Ma entrambe le cose si possono recuperare, almeno in parte in questa vita. La
prima mediante la religione e la fede, la seconda mediante le tecniche e le
scienze». E qui ritorna il motivo giudaico-cristiano del dominio sulla natura.
Con Cartesio ritorna anche il tema del primato dell'uomo sul creato perché, con
il calcolo matematico che presiede la scienza e la tecnica, l'uomo può
diventare «padrone e possessore del mondo». Questa concezione ereditata dalla
tradizione giudaico-cristiana regola anche la morale kantiana fondata sulla
sola ragione, secondo la quale: «L'uomo va trattato sempre come un fine e mai
come un mezzo». Ma oggi, nell'età della tecnica in ogni suo aspetto dispiegata,
l'aria, l'acqua, la flora, la fauna, l'atmosfera, la biosfera sono
"mezzi" o altrettanti "fini" da salvaguardare? La domanda è
retorica, ma purtroppo non abbiamo ancora formulato un'etica che si faccia
carico degli enti di natura, perché ci siamo limitati a formulare etiche che si
propongono di regolare i conflitti tra gli umani, senza nessuna cura della
Terra.
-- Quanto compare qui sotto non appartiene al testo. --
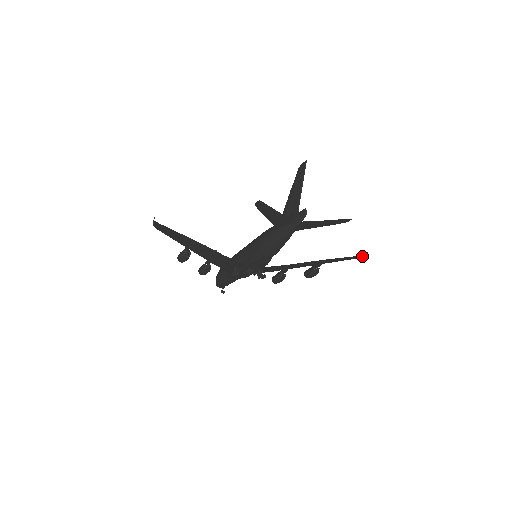
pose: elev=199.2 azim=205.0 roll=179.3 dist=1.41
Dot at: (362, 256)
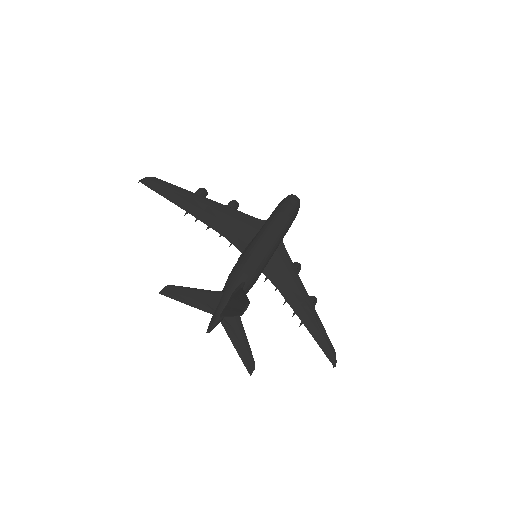
Dot at: (335, 360)
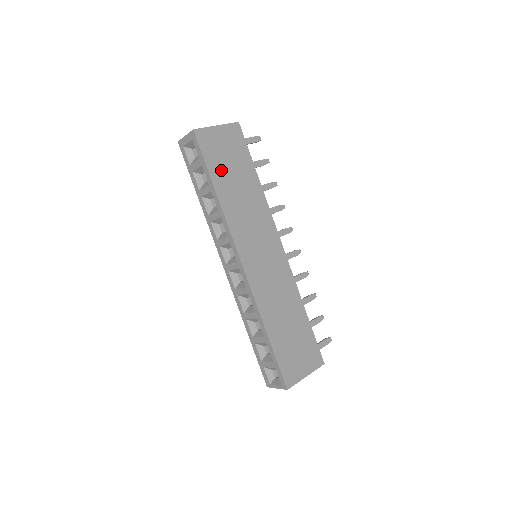
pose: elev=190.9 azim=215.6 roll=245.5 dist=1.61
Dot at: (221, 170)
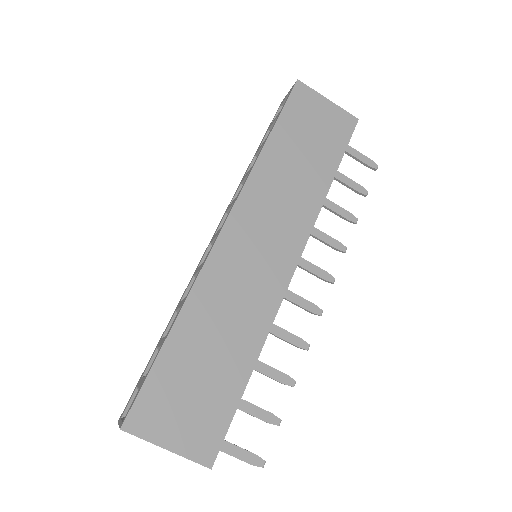
Dot at: (293, 133)
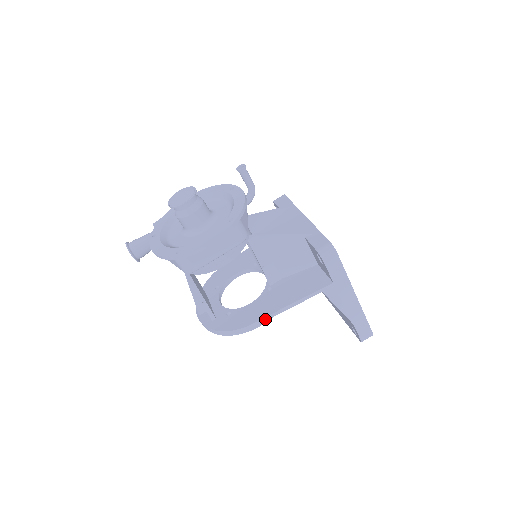
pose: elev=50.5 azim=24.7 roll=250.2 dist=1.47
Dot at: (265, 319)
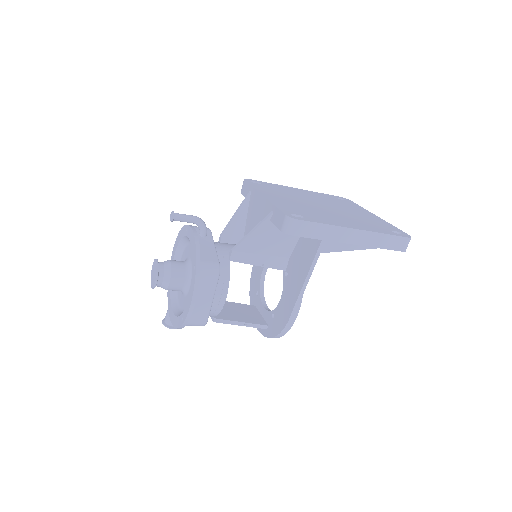
Dot at: (296, 307)
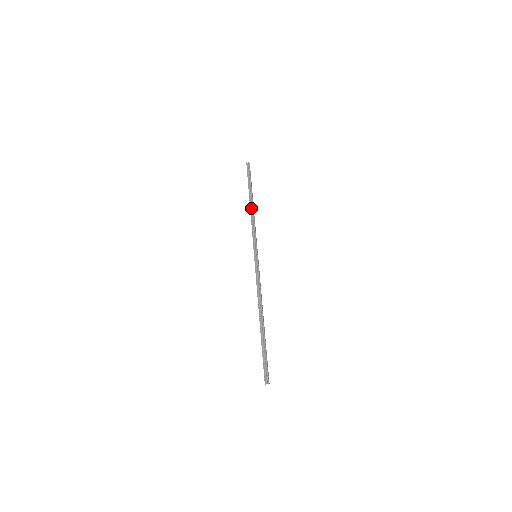
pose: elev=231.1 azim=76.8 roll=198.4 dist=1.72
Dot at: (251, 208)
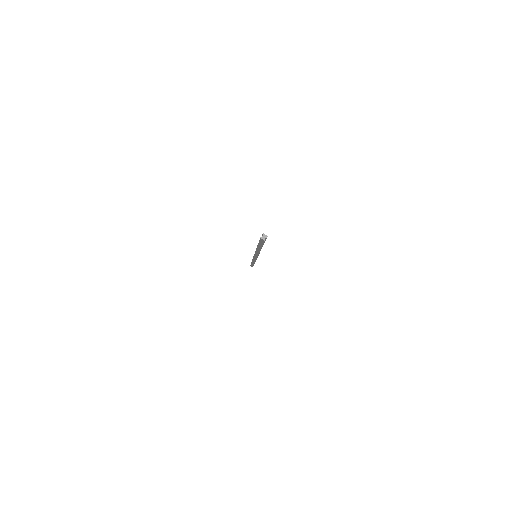
Dot at: occluded
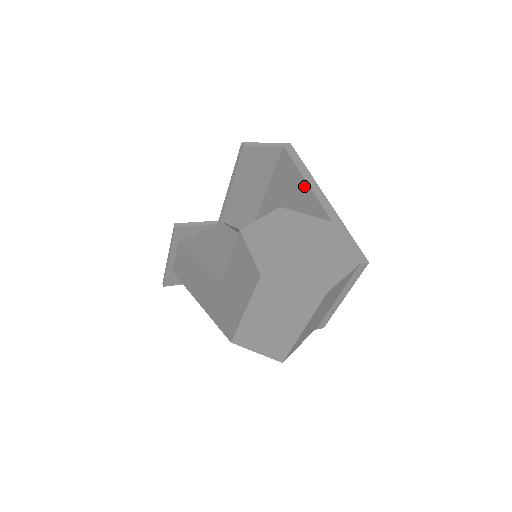
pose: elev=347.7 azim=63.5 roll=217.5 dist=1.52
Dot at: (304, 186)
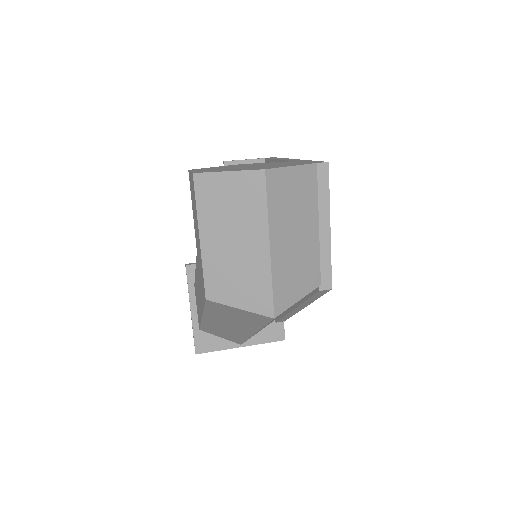
Dot at: occluded
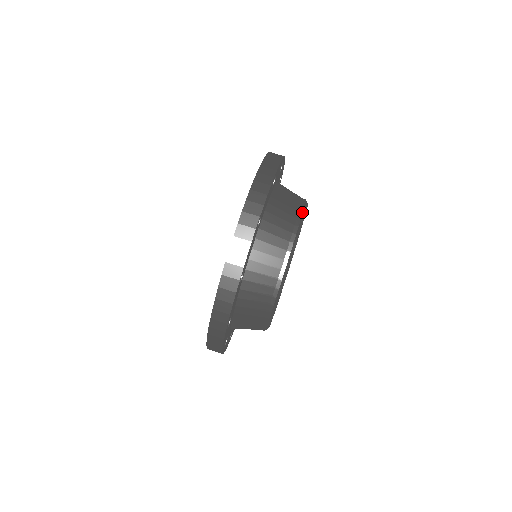
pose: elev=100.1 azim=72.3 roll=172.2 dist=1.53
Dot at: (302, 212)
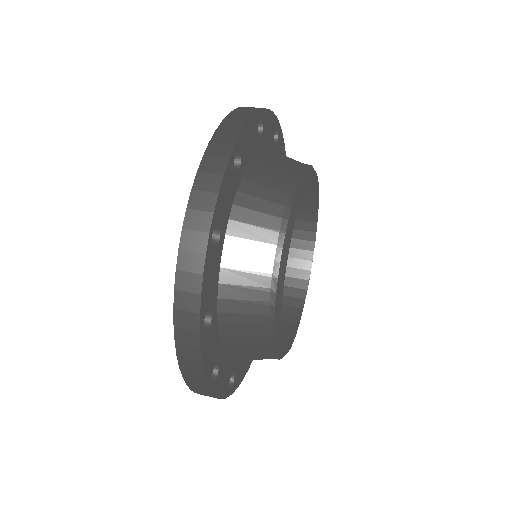
Dot at: (305, 167)
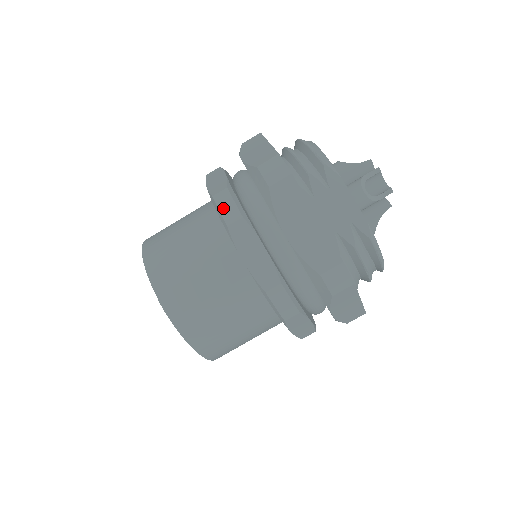
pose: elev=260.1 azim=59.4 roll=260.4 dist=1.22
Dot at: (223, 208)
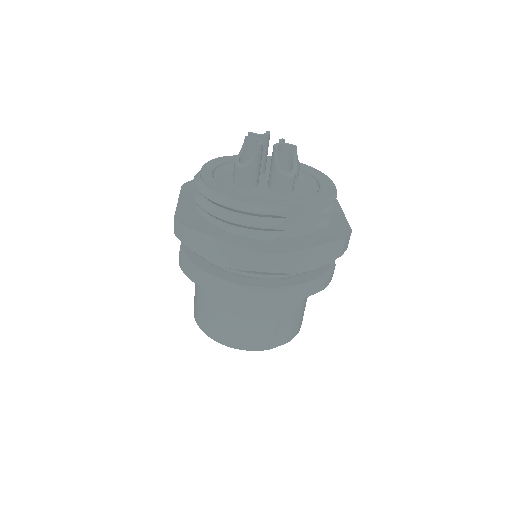
Dot at: (262, 302)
In questo modo, come scrive Heidegger, «siamo passati dall'uso della
terra alla sua usura». Finché non rinunceremo a considerare l'uomo al vertice
del creato, nulla potrà cambiare, e difficilmente potremo evitare la profezia
di Günther Anders: «L'umanità, che tratta il mondo come un mondo da buttare
via, finirà per trattare se stessa come un'umanità da buttar via».